Saturday, I made lasagna. I have three or four different ways I make lasagna. Sometimes I make sauce from scratch. Sometimes I use ricotta cheese and sometimes I make a bechamel  sauce instead. It really depends on how much time and money I have to spend on the endeavour. This week was quick and cheap lasagna.

What you’ll need:

1 box of lasagna noodles (not the not bake ones but the real ones)
2 jars of your favorite pasta sauce
1 lb of hamburger
minced garlic to taste (I use about 1 – 2 tablespoons)
teaspoon of dried basil
teaspoon of dried oregano
a pinch of red pepper flakes
3 tablespoons of butter
a drizzle of olive oil
teaspoon of garlic powder or granulated garlic
teaspoon of onion powder
salt and pepper to taste
pinch of nutmeg
1/4 cup of flour
2 – 3 cups of milk
Parmesan cheese (optional)
2 cups of mozzarella cheese

You can boil your lasagna noodles if you want but I think it’s a pain and the noodles tend to get overcooked. Instead, I fill my lasagna pan with hot water (boiling if you got it) and soak the noodles in the water until everything else is ready to go. The noodles start to soften and you don’t have to dirty another pan. You’re already making enough dirty dishes, don’t need any more. Plus the noodles will finish cooking in the oven and they won’t be mushy.

If you have precooked hamburger in the freezer, defrost it. Add a bit of oil to a pan that’s large enough for all this sauce we are going to make. Heat the oil on medium low and add your garlic. Cook the garlic for a minute or two, until you can smell it. Don’t let it burn. Then add your ground beef (cooked or raw). Cook until no longer pink. Add the basil, oregano, pepper flakes, salt and pepper. Then add the jars of sauce. Move this to the back burner on medium heat so just make friends for a few minutes.

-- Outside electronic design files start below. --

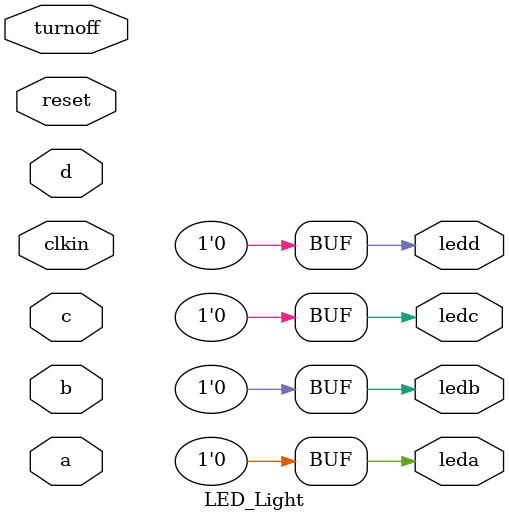
<source format=v>
module LED_Light(
    input a, b, c, d,
    input turnoff,
    input reset, clkin,
    output reg leda, ledb, ledc, ledd
    );
    
    reg leda = 0, ledb = 0, ledc = 0, ledd = 0;
    wire outa, outb, outc, outd;
    
                        
                        
/*
    reg clkout = 0;
    reg [28:0] count = 0;               
    always@(posedge clkin)
    begin
                                              //for 10ms, count = 499_999
        if(count==28'd39_999_999)             //for 800ms, count = 39_999_999
        begin
            clkout<=~clkout;
            count<=0;
        end
        
        else
            count<=count+1;
    end
    
always@(posedge clkout)
begin
  
end
*/
endmodule
</source>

Time for bechamel. A bechamel is just a white sauce. It’s the foundation for a ton of other awesome sauces, like alfredo and sausage gravy. In a sauce pan, add a bit of olive oil and your butter. Let it melt on medium so it doesn’t burn. Adding the oil will help to prevent the butter from burning. Add the garlic powder, onion powder, salt and pepper and a bit of fresh ground nutmeg. I know it sounds odd, but just a touch makes it so good. Stir into the butter. Now add the flour and stir constantly for a few minutes until the flour takes on a bit of color. Cooking the flour helps to get rid of all the raw flour taste and just leaves the thickening goodness behind. Now slowly add the milk and raise the heat a bit. Start with two cups and bring the sauce to a simmer until thickened. You may need to add more milk if it’s too thick. You can always add more but you can’t fix it if it gets too thin. At this point you can add some Parmesan cheese to your sauce to give it some more kick.

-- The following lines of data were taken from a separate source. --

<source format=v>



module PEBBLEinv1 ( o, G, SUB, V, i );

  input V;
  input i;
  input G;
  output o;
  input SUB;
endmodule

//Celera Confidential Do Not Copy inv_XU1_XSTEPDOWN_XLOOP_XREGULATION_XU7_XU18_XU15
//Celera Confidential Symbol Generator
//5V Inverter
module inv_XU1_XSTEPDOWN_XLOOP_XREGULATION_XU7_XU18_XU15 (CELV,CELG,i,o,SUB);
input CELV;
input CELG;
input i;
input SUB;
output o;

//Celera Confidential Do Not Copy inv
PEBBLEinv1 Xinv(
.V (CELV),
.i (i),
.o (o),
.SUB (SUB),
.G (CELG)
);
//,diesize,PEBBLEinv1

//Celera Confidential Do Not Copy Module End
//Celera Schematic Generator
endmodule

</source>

Now we can start layering. Drain your noodles and dry off your lasagna pan. Spray the pan with nonstick cooking spray or grease your pan. Put a layer of noodles on the bottom of the pan, making sure they overlap a bit. Now put a layer of the bechamel. I smooth it out with a spatula or a frosting spreader. Now add a layer of your red sauce on top of that. Repeat your layers until you are out of pasta. I try to finish with a layer of bechamel, then a layer of red sauce. Top with cheese and bake at 350 for 30 to 45 minutes depending on how dark you like the cheese on top.

You can substitute the bechamel for a ricotta mixture. I add an egg, some garlic powder, dried parsley and some Parmesan and mozzarella to the ricotta and chill it until I’m ready to assemble. I’ll make this before the sauce to let the flavors get friendly.